Ancak içimizde Türkiye veya Kıbrıs Cumhuriyeti’nden birisini çeşitli nedenlerle “evrensel ve kadim haklılık” mertebesine yerleştirenler var!

Bu kişiler “diğer devlet” ne yaparsa yapsın çığlığı basıyorlar ama “kendi gayırdıkları devlet” söz konusu olunca “timsah gözyaşı dökmek”, yapılanı “azımsamak” veya zaten doğrusu budur diyerek “haklı bulmak” yolunu tutuyorlar. Arada kaynayıp giden Kıbrıslı Türkler oluyor!

***

Türkiye Cumhuriyeti devletinin siyasal irademize müdahalelerine, ekonomik yok oluşumuza neden olan hamlelerine ve kültürel kimliğimize saldırılarına, bizimle birlikte “üzülen” ama bu sürece paravan olmaya devam eden Türk milliyetçilerini hepiniz tanıyorsunuz. Bunların daha samimi olanları “Rum tehdidi karşısında bunlar önemsiz şeyler” demekte, en azılıları ise “doğrusu budur zaten, Türkiye’de ne varsa bizde de olmalıdır” şekilde yaklaşmaktadırlar yaşananlara.

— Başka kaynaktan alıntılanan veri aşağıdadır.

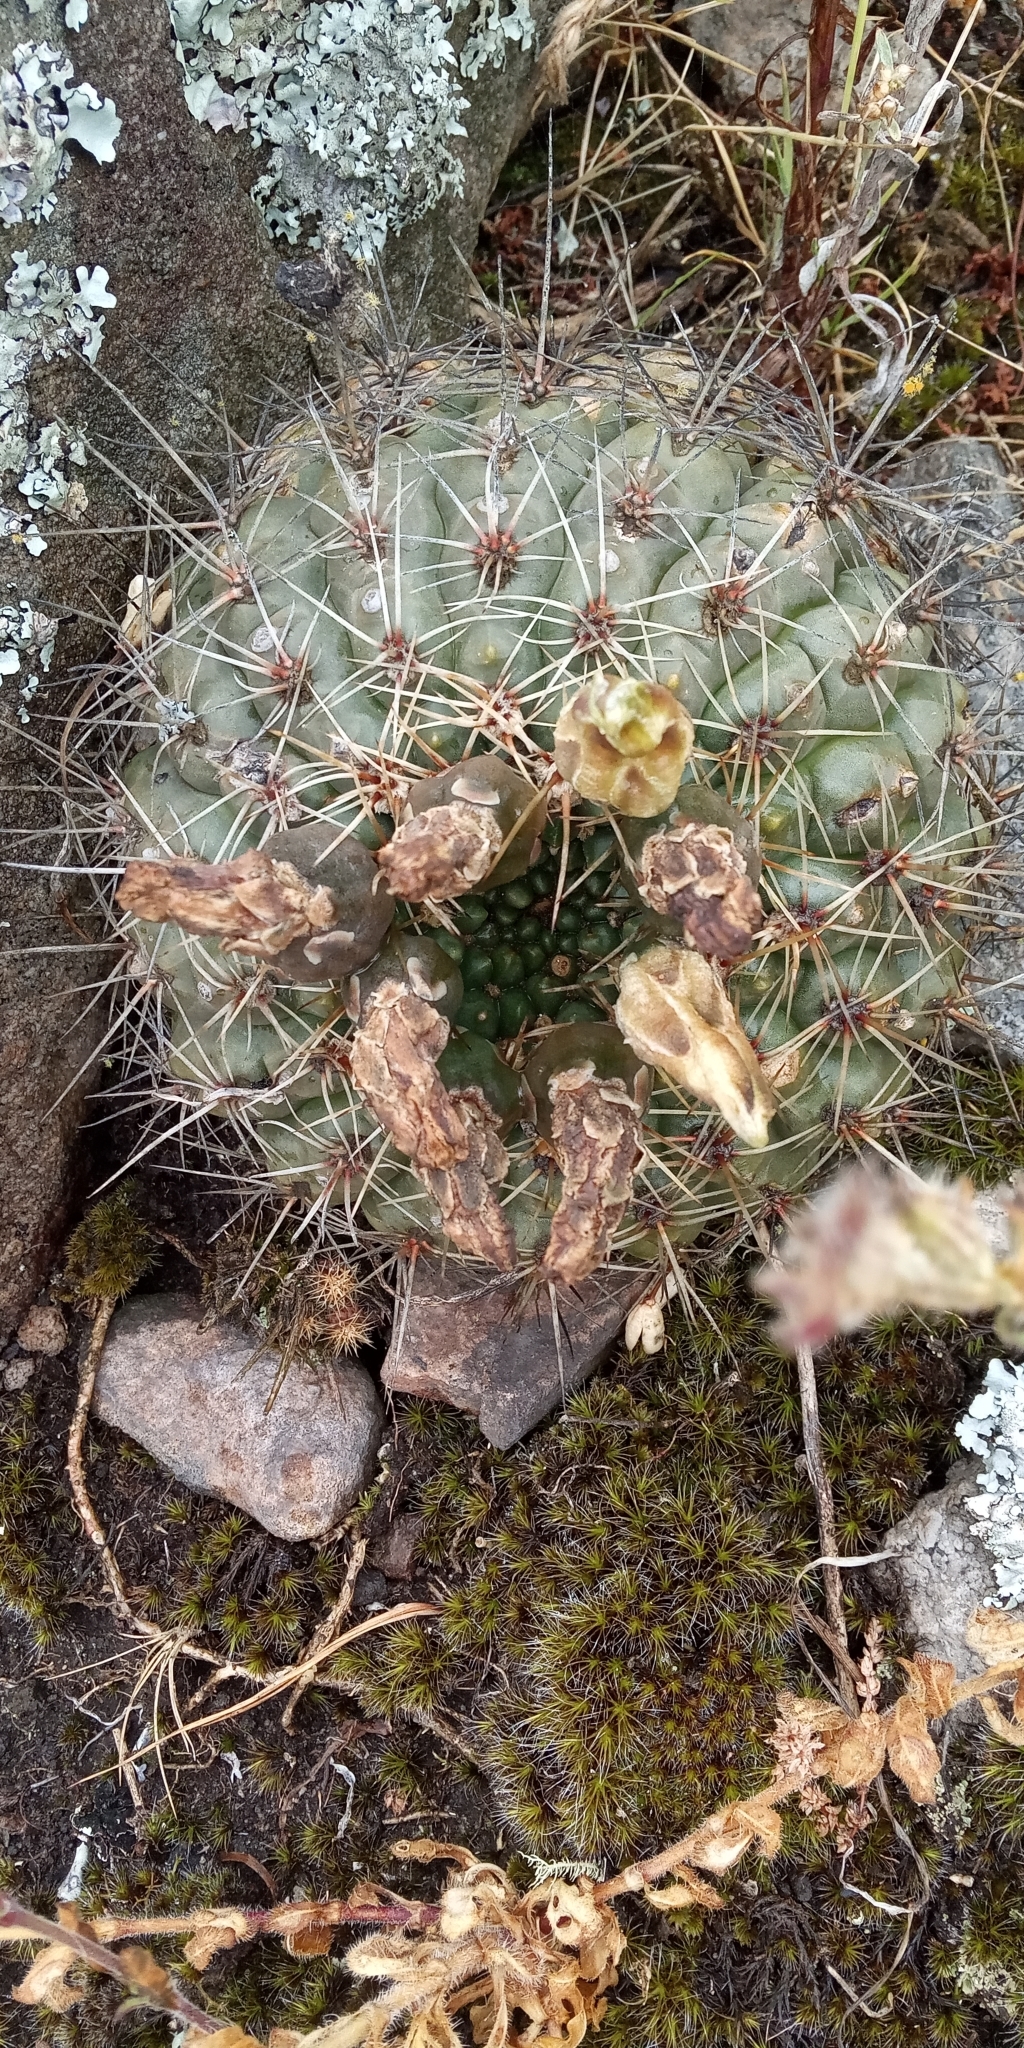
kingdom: Plantae
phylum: Tracheophyta
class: Magnoliopsida
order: Caryophyllales
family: Cactaceae
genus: Gymnocalycium
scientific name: Gymnocalycium reductum
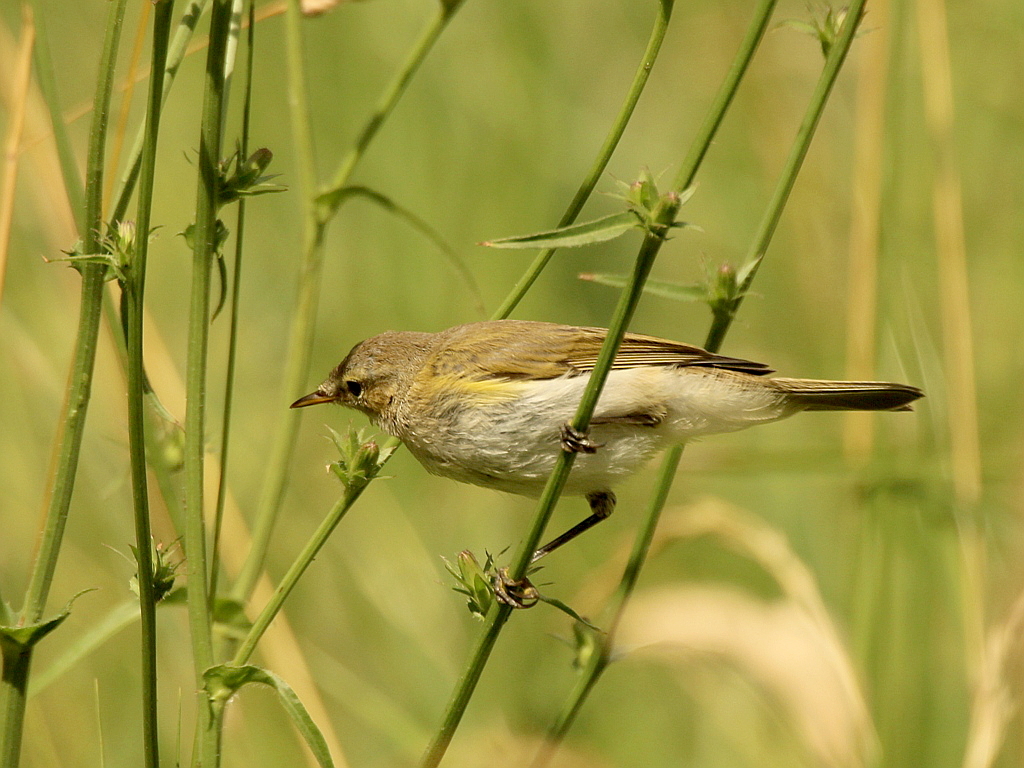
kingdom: Animalia
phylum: Chordata
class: Aves
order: Passeriformes
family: Phylloscopidae
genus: Phylloscopus
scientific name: Phylloscopus collybita
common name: Common chiffchaff
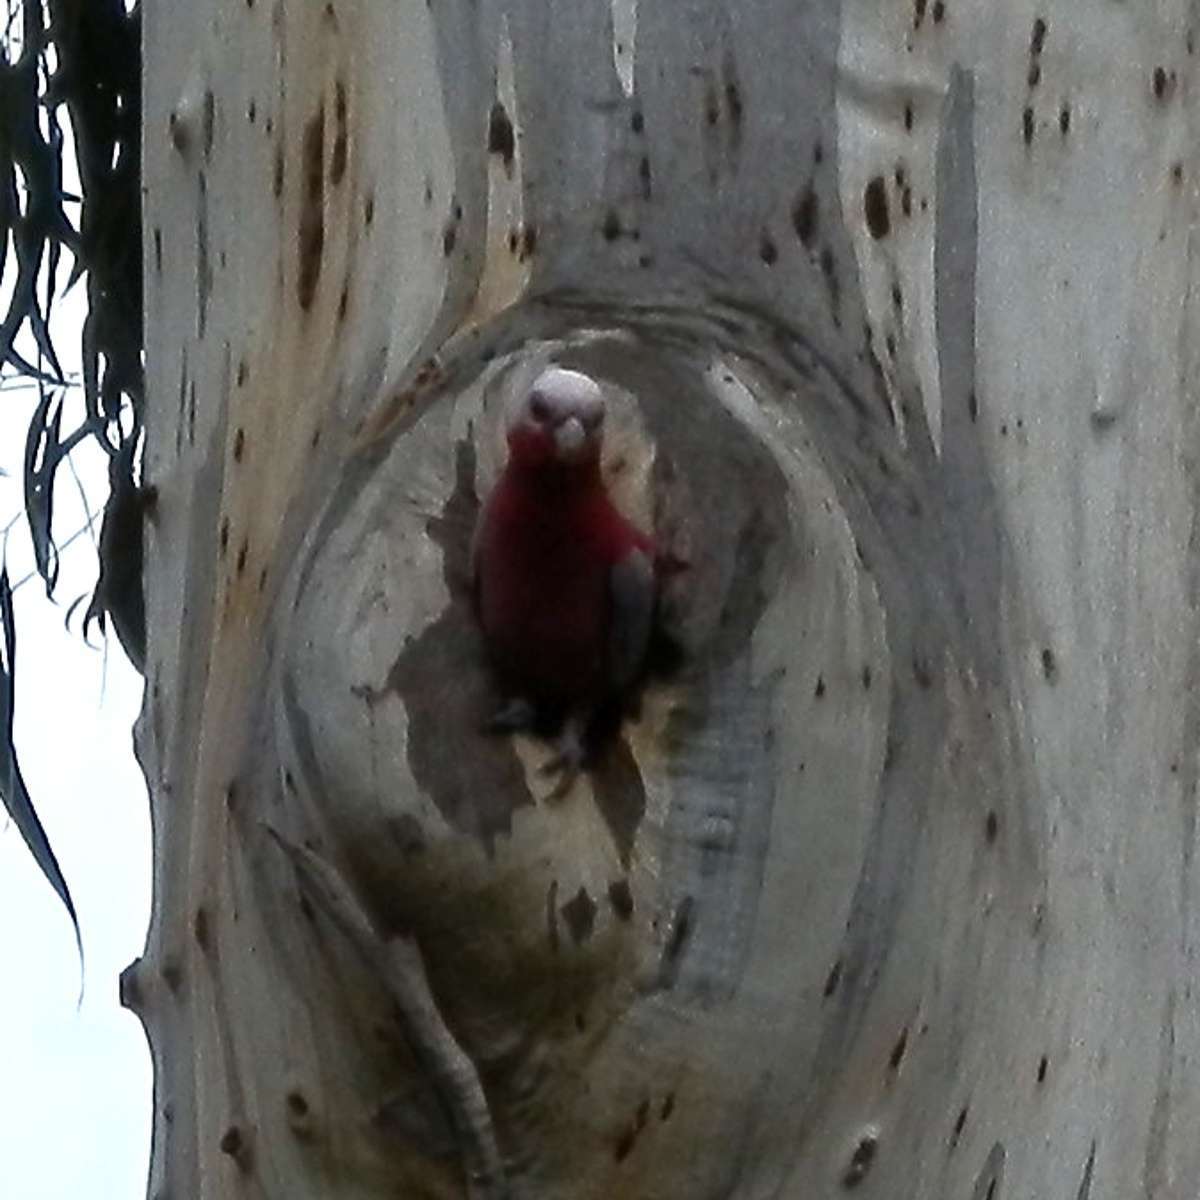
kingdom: Animalia
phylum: Chordata
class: Aves
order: Psittaciformes
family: Psittacidae
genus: Eolophus
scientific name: Eolophus roseicapilla
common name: Galah
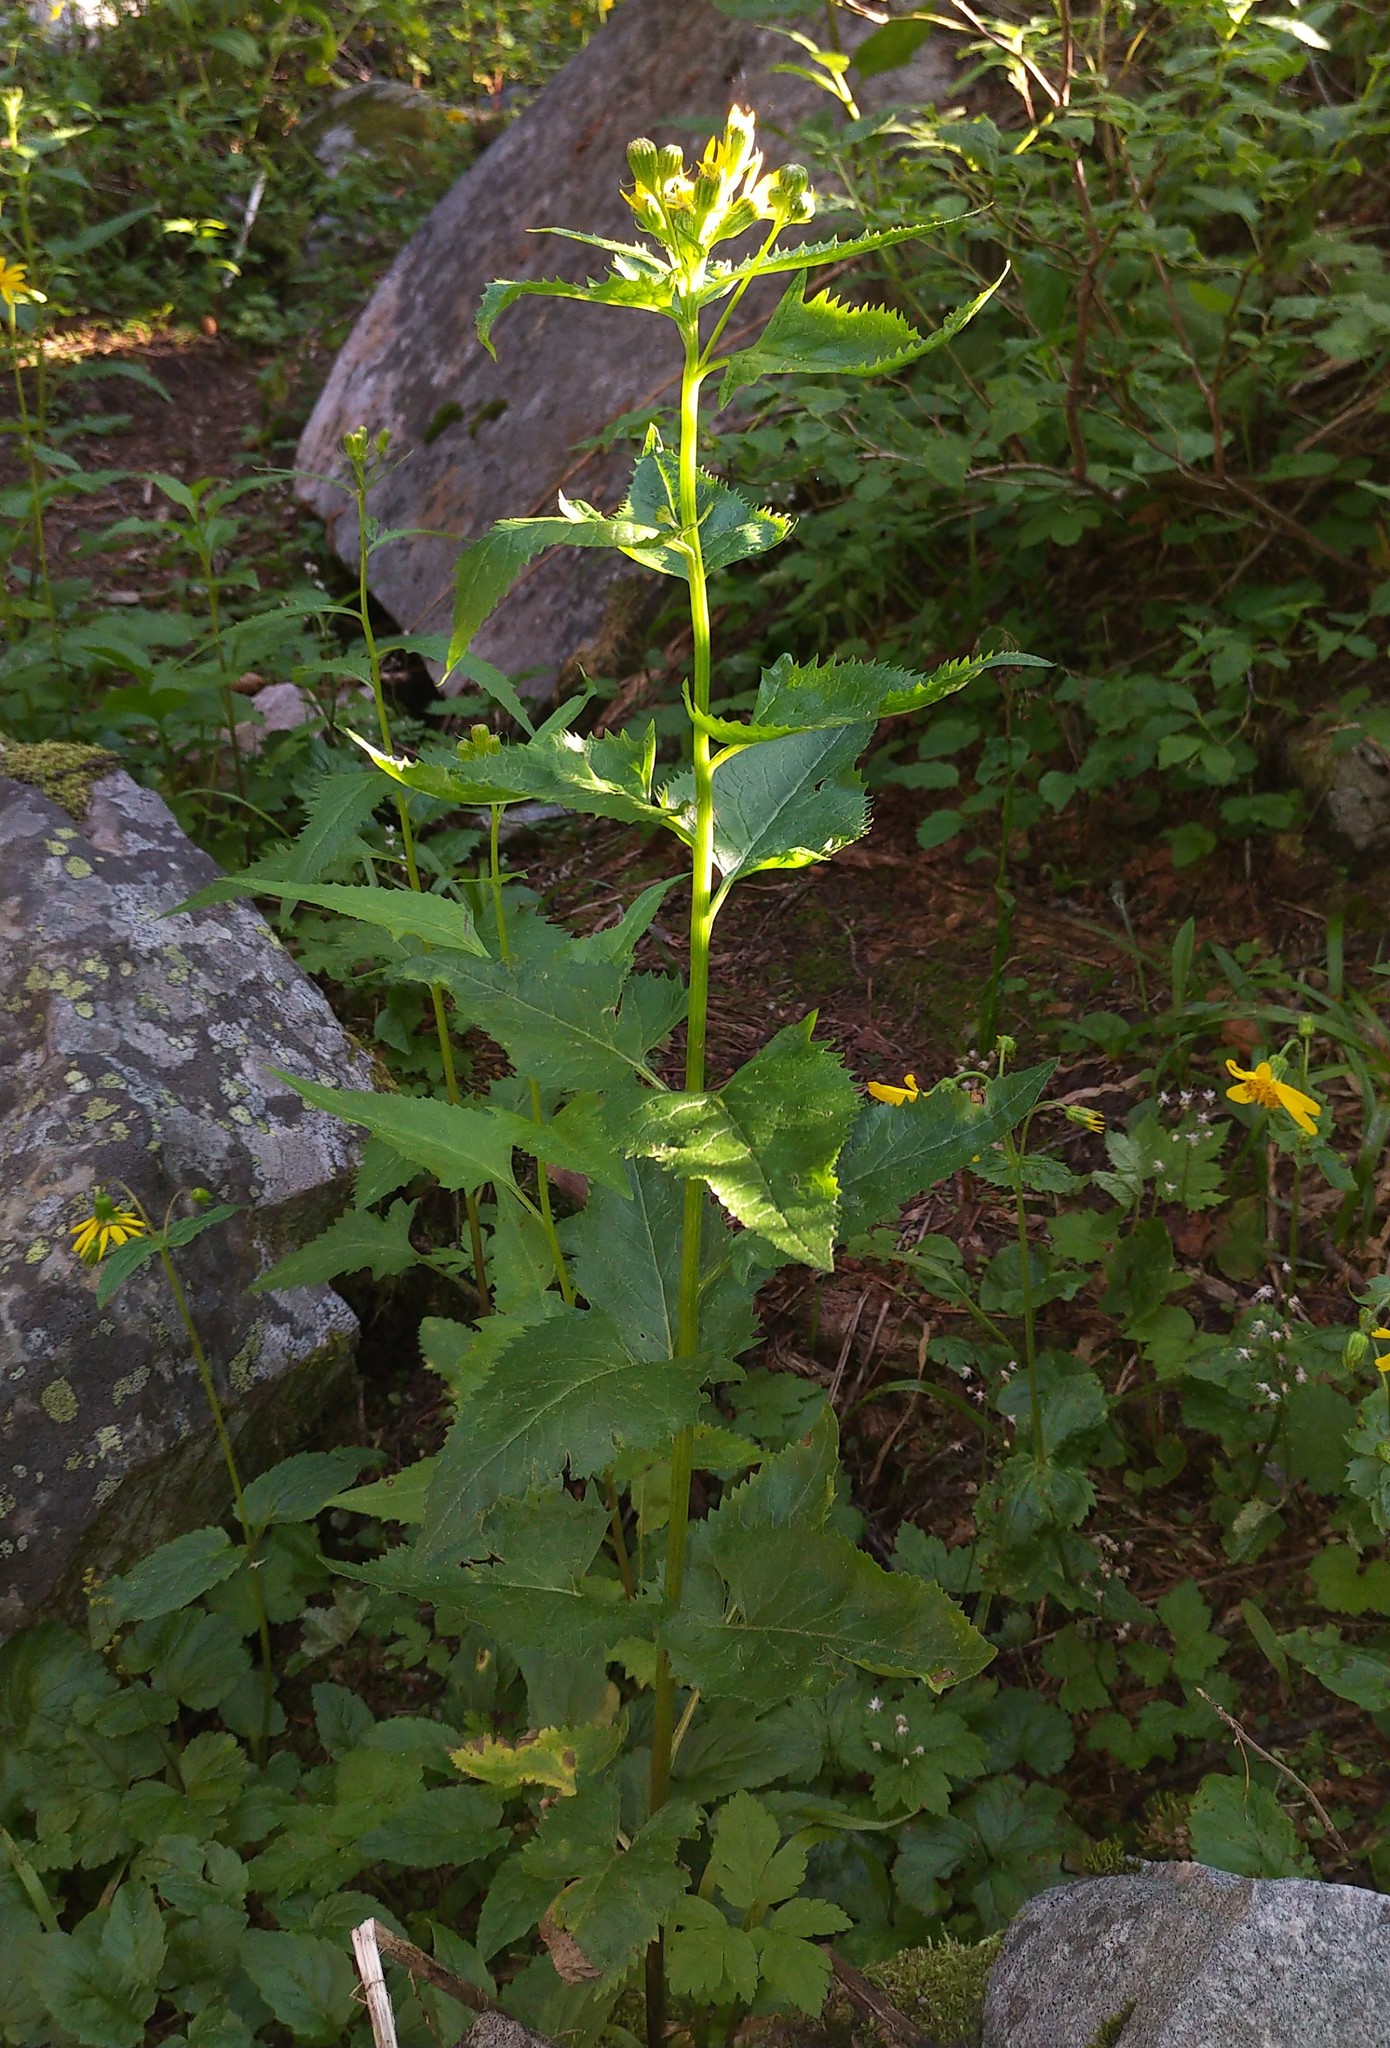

Kıbrıslı Elen devleti haline dönüşmüş Kıbrıs Cumhuriyeti’nin siyasal eşitliğimizi reddetmesi, ekonomik varoluşumuzu ve kültürel kimliğimizi boğması, halk olarak Kıbrıslı Türkleri topyekün inkar etmesi karşısında da benzer bir tepkiyi Kıbrıs milliyetçileri vermektedir. Gullurikya şahidimdir!

***

Her iki milliyetçiliğe karşı doğru tutum ise birleşik, bağımsız, federal bir Kıbrıs için mücadele etmektir. Bu mücadeleyi kısa vadeli siyasal hesaplarda boğulmuş, dar ekonomik menfaatlerle kirlenmiş egemen sınıflar yürütemez!

Çünkü Kıbrıs’ta federasyon mücadelesi, sadece Türkiye’den dayatılan “iki devlet” saçmalığına karşı değil;
Kıbrıs Cumhuriyeti’nden dayatılan “tek halk” şovenizmine karşı da dalgalanan bir bayraktır. Ve bu bayrağın üzerinde sadece siyasal talepler yoktur, ekonomik ve kültürel talepler de vardır. Bu talepleri sadece emekçi sınıflar taşıyabilir!

İki halk, tek federal devlet. Bu hem Gullurikya’nın, hem de Kıbrıslı Türk ve Kıbrıslı Elen emekçilerin kurtuluşu olacaktır! Çünkü Gullurikya tanınmadan emekçiler iktidar olamaz, emekçiler iktidar olmadan Gullurikya tanınamaz!